==== Records for the task ====

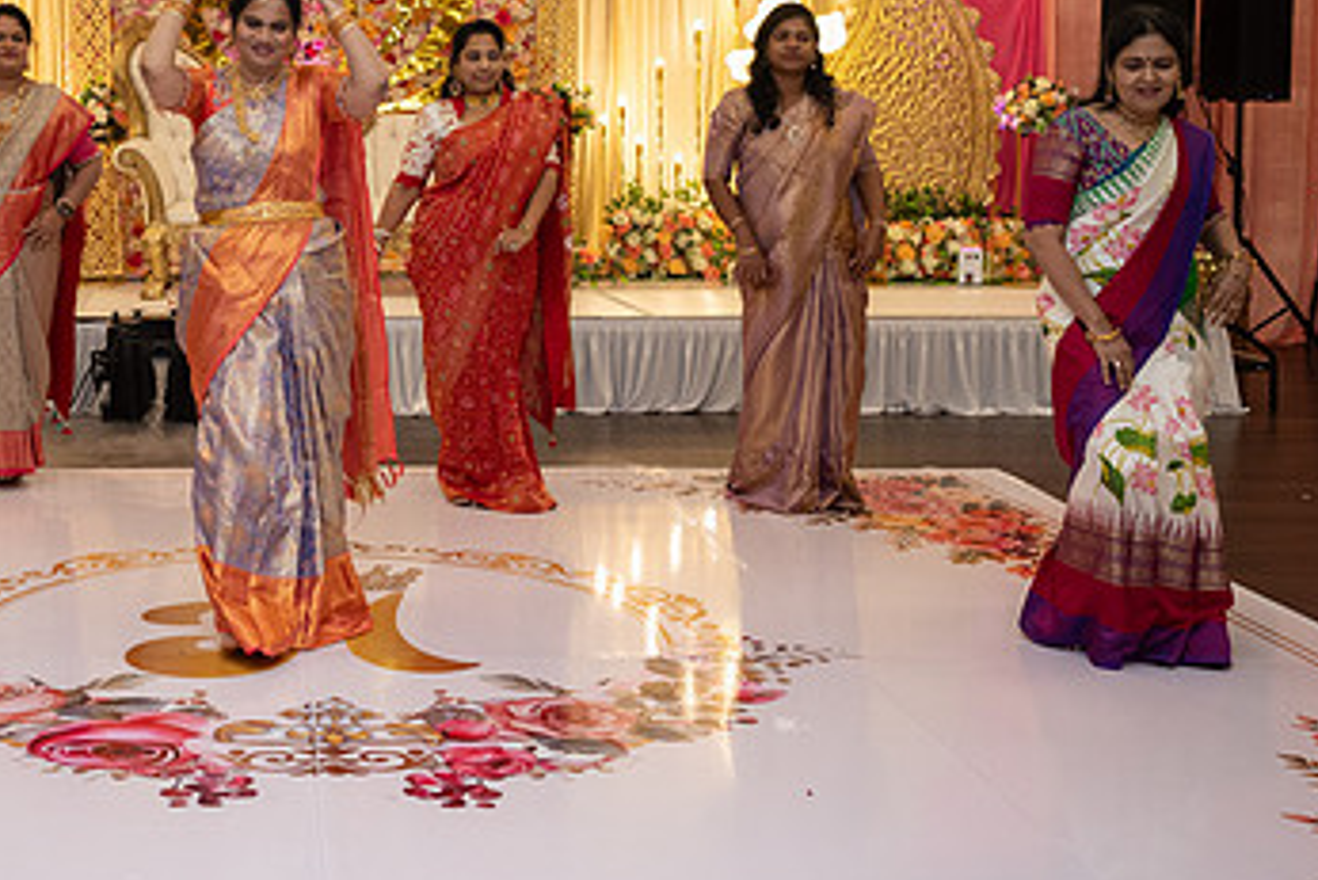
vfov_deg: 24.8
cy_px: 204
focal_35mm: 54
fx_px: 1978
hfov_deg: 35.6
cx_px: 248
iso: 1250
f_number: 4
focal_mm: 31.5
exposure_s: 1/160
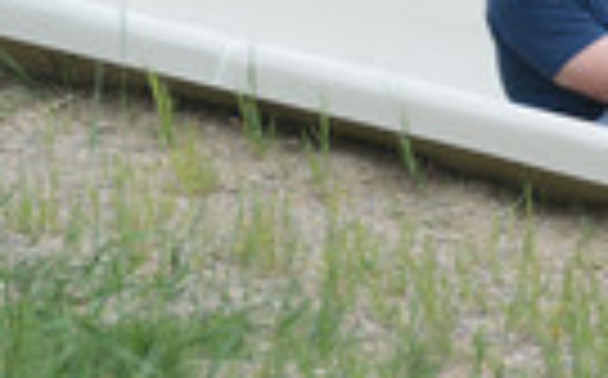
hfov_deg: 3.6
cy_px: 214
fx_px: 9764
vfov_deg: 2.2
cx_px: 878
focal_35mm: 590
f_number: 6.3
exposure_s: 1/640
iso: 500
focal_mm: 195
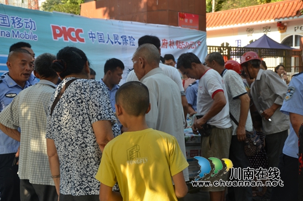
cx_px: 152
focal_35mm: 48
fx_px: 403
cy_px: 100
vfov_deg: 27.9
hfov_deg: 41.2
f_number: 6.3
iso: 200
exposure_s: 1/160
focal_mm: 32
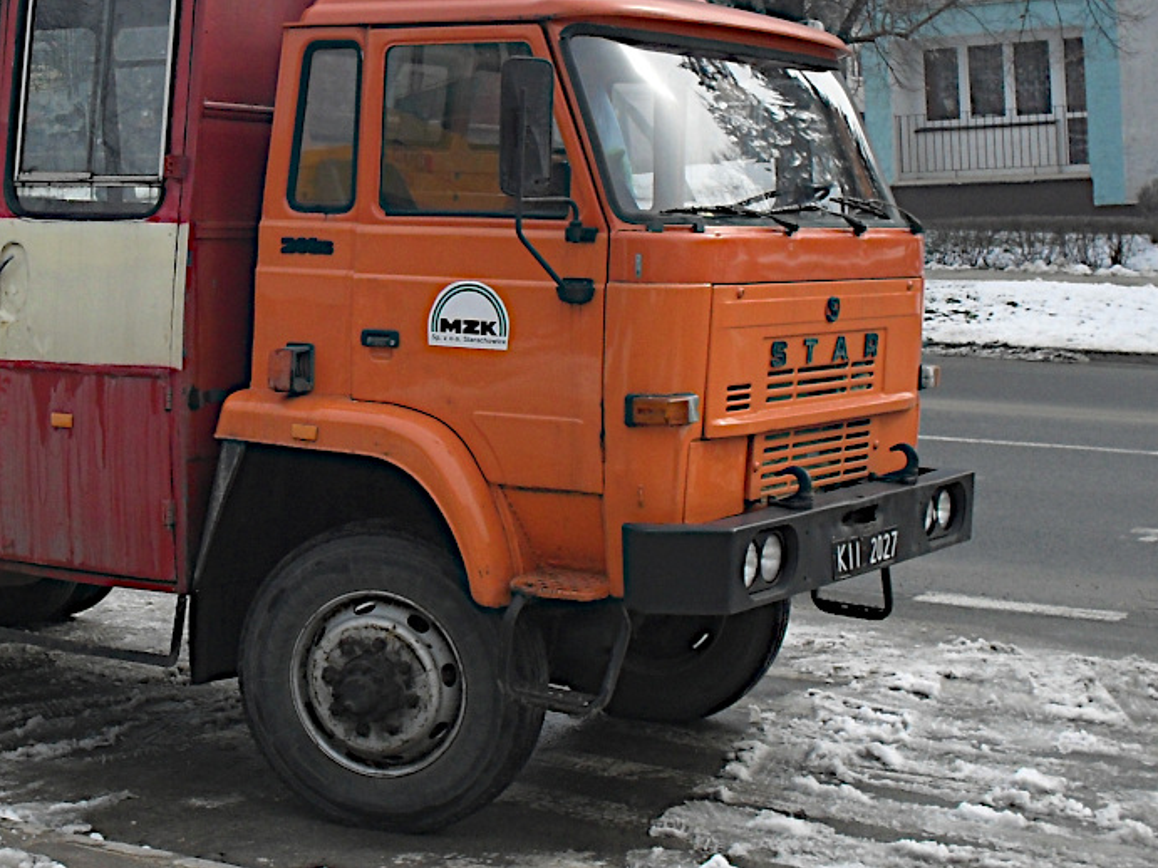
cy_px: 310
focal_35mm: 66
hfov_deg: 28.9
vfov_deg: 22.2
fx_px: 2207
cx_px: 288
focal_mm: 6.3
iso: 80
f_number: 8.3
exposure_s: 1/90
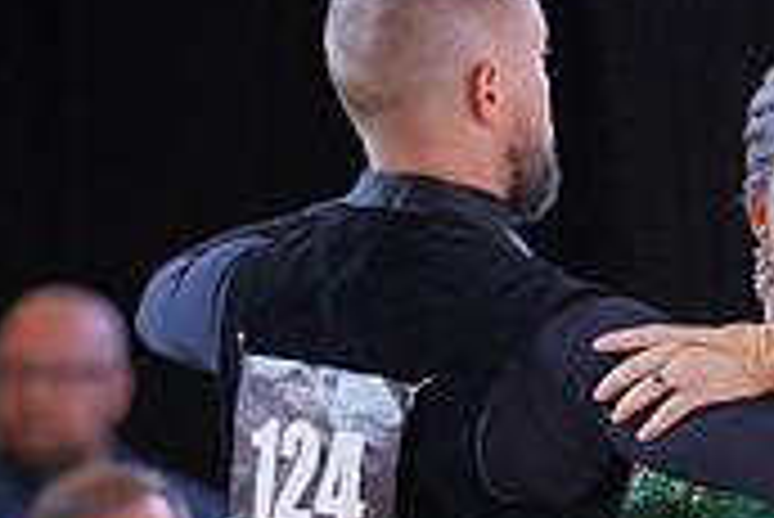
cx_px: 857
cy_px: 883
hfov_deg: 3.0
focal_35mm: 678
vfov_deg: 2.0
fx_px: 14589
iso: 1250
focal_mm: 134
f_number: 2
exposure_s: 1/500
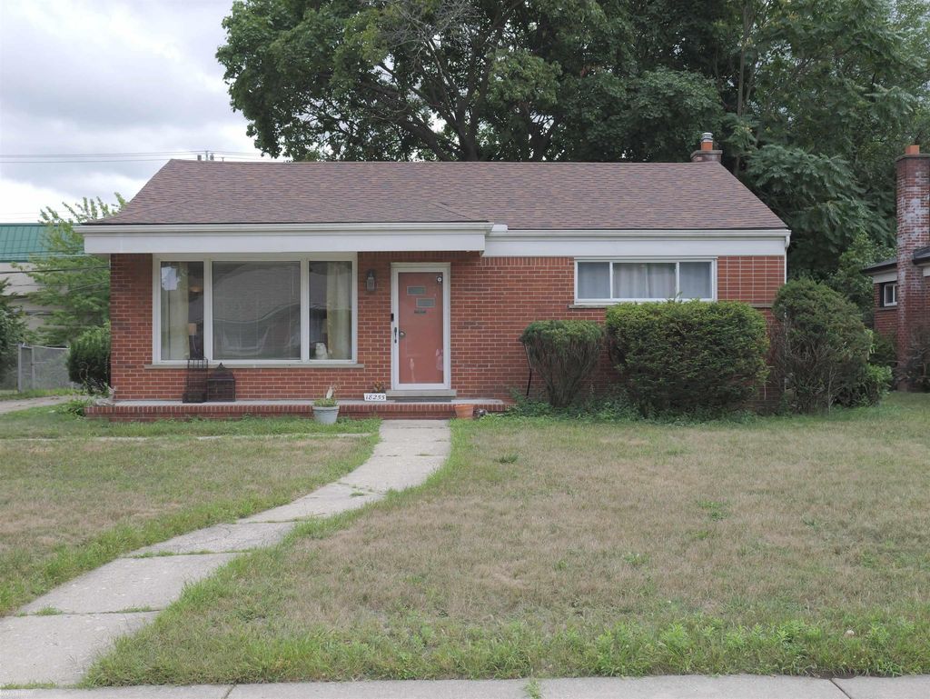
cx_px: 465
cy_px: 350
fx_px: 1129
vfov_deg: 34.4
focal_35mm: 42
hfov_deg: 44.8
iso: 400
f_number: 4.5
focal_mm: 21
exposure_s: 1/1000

====

Your task: Could you restate every record above word for word, leaving the pictures out?

Exercise result:
vfov_deg: 24.8
cy_px: 204
focal_35mm: 54
fx_px: 1978
hfov_deg: 35.6
cx_px: 248
iso: 1250
f_number: 4
focal_mm: 31.5
exposure_s: 1/160
hfov_deg: 3.6
cy_px: 214
fx_px: 9764
vfov_deg: 2.2
cx_px: 878
focal_35mm: 590
f_number: 6.3
exposure_s: 1/640
iso: 500
focal_mm: 195
cx_px: 152
focal_35mm: 48
fx_px: 403
cy_px: 100
vfov_deg: 27.9
hfov_deg: 41.2
f_number: 6.3
iso: 200
exposure_s: 1/160
focal_mm: 32
cy_px: 310
focal_35mm: 66
hfov_deg: 28.9
vfov_deg: 22.2
fx_px: 2207
cx_px: 288
focal_mm: 6.3
iso: 80
f_number: 8.3
exposure_s: 1/90
cx_px: 857
cy_px: 883
hfov_deg: 3.0
focal_35mm: 678
vfov_deg: 2.0
fx_px: 14589
iso: 1250
focal_mm: 134
f_number: 2
exposure_s: 1/500
cx_px: 465
cy_px: 350
fx_px: 1129
vfov_deg: 34.4
focal_35mm: 42
hfov_deg: 44.8
iso: 400
f_number: 4.5
focal_mm: 21
exposure_s: 1/1000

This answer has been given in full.